§ **TASK INPUT**
◇ ◇ ◇ ◇ ◇
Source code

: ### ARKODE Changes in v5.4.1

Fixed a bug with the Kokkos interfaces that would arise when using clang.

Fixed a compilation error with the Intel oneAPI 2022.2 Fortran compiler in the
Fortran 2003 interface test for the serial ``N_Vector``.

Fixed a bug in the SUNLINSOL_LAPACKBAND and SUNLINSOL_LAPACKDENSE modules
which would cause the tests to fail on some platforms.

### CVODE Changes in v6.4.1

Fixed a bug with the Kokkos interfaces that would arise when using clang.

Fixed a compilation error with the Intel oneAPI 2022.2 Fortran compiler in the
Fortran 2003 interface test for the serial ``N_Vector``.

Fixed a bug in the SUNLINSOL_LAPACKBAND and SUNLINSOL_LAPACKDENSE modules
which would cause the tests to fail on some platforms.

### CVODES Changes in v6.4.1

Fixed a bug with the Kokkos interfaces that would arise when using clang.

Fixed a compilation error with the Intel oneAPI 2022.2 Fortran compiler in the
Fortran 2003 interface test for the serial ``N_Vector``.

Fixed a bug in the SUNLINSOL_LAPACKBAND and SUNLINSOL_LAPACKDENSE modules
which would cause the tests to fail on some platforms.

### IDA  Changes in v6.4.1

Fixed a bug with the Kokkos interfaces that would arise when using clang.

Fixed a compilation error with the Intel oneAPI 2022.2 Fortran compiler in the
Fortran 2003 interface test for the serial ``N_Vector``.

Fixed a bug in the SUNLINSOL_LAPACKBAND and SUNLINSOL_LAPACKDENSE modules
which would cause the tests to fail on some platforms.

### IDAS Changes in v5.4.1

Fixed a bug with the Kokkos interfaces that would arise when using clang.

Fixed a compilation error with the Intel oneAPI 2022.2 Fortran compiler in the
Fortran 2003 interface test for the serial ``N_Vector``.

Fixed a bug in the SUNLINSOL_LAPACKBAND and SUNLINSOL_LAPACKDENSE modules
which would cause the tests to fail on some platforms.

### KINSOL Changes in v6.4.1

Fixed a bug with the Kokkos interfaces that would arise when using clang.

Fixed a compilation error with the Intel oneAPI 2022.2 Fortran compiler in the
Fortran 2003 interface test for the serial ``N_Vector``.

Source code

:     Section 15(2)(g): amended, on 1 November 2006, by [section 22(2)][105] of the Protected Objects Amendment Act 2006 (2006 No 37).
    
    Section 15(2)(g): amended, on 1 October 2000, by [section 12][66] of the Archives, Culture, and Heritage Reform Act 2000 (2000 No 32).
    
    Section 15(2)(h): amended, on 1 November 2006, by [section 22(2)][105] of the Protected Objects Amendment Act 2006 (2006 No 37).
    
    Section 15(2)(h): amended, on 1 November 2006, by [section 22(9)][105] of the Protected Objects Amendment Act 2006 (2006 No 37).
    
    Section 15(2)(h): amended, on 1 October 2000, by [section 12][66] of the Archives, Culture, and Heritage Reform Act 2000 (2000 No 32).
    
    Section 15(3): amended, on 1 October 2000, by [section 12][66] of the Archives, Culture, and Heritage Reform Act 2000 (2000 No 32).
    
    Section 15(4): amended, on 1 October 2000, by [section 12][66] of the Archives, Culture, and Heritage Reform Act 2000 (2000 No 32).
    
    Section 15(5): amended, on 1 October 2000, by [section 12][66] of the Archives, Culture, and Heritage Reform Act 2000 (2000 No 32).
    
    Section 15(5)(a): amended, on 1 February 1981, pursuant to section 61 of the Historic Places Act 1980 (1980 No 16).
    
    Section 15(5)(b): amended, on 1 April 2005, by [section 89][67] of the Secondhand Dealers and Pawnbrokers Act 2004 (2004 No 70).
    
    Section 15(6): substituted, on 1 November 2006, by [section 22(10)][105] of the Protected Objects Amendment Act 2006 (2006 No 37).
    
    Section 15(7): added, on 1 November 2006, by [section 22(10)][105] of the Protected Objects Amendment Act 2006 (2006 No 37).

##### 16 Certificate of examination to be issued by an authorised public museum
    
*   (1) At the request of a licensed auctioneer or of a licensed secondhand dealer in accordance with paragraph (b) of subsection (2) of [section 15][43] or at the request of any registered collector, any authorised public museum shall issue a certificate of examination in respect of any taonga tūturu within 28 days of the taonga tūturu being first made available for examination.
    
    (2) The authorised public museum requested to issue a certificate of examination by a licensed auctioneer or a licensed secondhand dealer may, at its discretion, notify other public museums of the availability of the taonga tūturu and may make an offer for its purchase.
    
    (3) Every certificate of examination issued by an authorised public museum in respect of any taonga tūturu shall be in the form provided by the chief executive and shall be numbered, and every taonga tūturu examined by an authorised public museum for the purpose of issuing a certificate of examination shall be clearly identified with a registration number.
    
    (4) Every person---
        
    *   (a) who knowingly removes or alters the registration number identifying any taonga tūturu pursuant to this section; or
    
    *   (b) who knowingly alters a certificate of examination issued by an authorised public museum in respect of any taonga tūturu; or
◇ ◇ ◇ ◇ ◇
§ **PROMPT**
From the entries above, copy every line that holds the word "Amendment".

§ **TASK RESPONSE**
:     Section 15(2)(g): amended, on 1 November 2006, by [section 22(2)][105] of the Protected Objects Amendment Act 2006 (2006 No 37).
    Section 15(2)(h): amended, on 1 November 2006, by [section 22(2)][105] of the Protected Objects Amendment Act 2006 (2006 No 37).
    Section 15(2)(h): amended, on 1 November 2006, by [section 22(9)][105] of the Protected Objects Amendment Act 2006 (2006 No 37).
    Section 15(6): substituted, on 1 November 2006, by [section 22(10)][105] of the Protected Objects Amendment Act 2006 (2006 No 37).
    Section 15(7): added, on 1 November 2006, by [section 22(10)][105] of the Protected Objects Amendment Act 2006 (2006 No 37).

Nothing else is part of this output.